Robert Gowan came to Fredericton about 1816 as a drummer-boy in the 74th Regiment and later became a hospital sergeant. He entered civilian life as an accountant in the firm of Robert Rankin*, lumber merchant and shipbuilder. Gowan took a leading part in the founding of St Paul’s Presbyterian Church in Fredericton and in the organization of freemasonry in New Brunswick. In association with Henry Garrett Clopper, Gowan was a founder of the Central Bank of New Brunswick, which opened in 1834. This bank was a Fredericton corporation capitalized at £15,000 which helped break the monopoly of the Saint John-based Bank of New Brunswick.
His experience with Rankin and Company in the timber trade gave Gowan a powerful bias against the authoritarian control exercised by the commissioner of crown lands, Thomas Baillie*, who levied heavy charges on the timber trade in the hope of creating a giant fund that would make government independent of the legislature. In 1832 and 1833 Gowan wrote a series of letters, under the nom de plume of John Gape, to the New Brunswick Courier. These letters concentrated on attacking the inefficiency of the Crown Lands Office and the arrogance and alleged graft of Baillie. They hardened public opinion against the government in power and gave impetus to the movement led by Charles Simonds* and Edward Barron Chandler that in 1837 resulted in the surrender of the crown lands to legislative control. Witty and homespun and reflecting the libertarian prejudices of the timbermen against overbearing bureaucracy, these letters could scarcely be described as literary, but they were influential. “He wielded a facile and sprightly pen; and his Johnny Gape letters to the St John Courier have created a wider influence in the province than any letters before or since . . . . What old resident of New Brunswick has forgotten those famous letters?” Perhaps the most impressive of his journalistic contributions was a drama in three parts, commencing in the Courier 23 Feb. 1833 and entitled “The triumph of intrigue.” This depicts Baillie and his father-in-law, William F. Odell*, presiding over the crown lands after the fashion of Scottish lairds.

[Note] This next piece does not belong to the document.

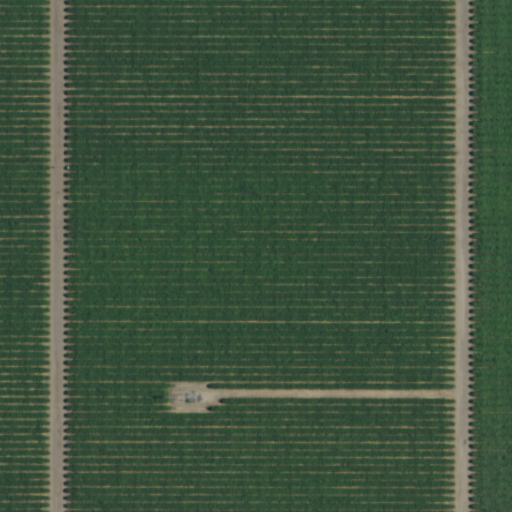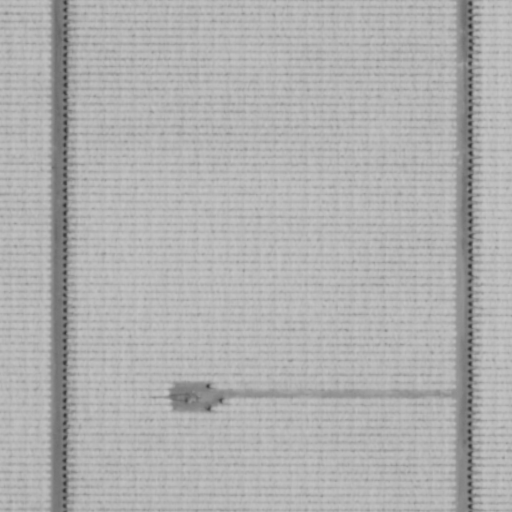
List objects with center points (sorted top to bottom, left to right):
crop: (255, 255)
power tower: (194, 397)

Probably as a reward for political service Gowan became chief clerk in the Crown Lands Office in 1840, and held the position until his retirement in 1870. Among the freemasons he was notable for a determination to maintain the independent jurisdiction of the Scottish lodges.
New Brunswick Courier (Saint John, N.B.), 1832–33. New Brunswick Reporter (Fredericton), 5 Feb. 1879. W. F. Bunting, History of St John’s Lodge, F. & A.M. of Saint John, New Brunswick together with sketches of all Masonic bodies in New Brunswick, from A.D. 1784 to A.D. 1894 (Saint John, N.B., 1895), 21, 358, 378. MacNutt, New Brunswick, 234, 236, 476. The old grave-yard, Fredericton, New Brunswick: epitaphs copied by the York-Sunbury Historical Society Inc., ed. L. M. Beckwith Maxwell (Sackville, N.B., 1938), 139.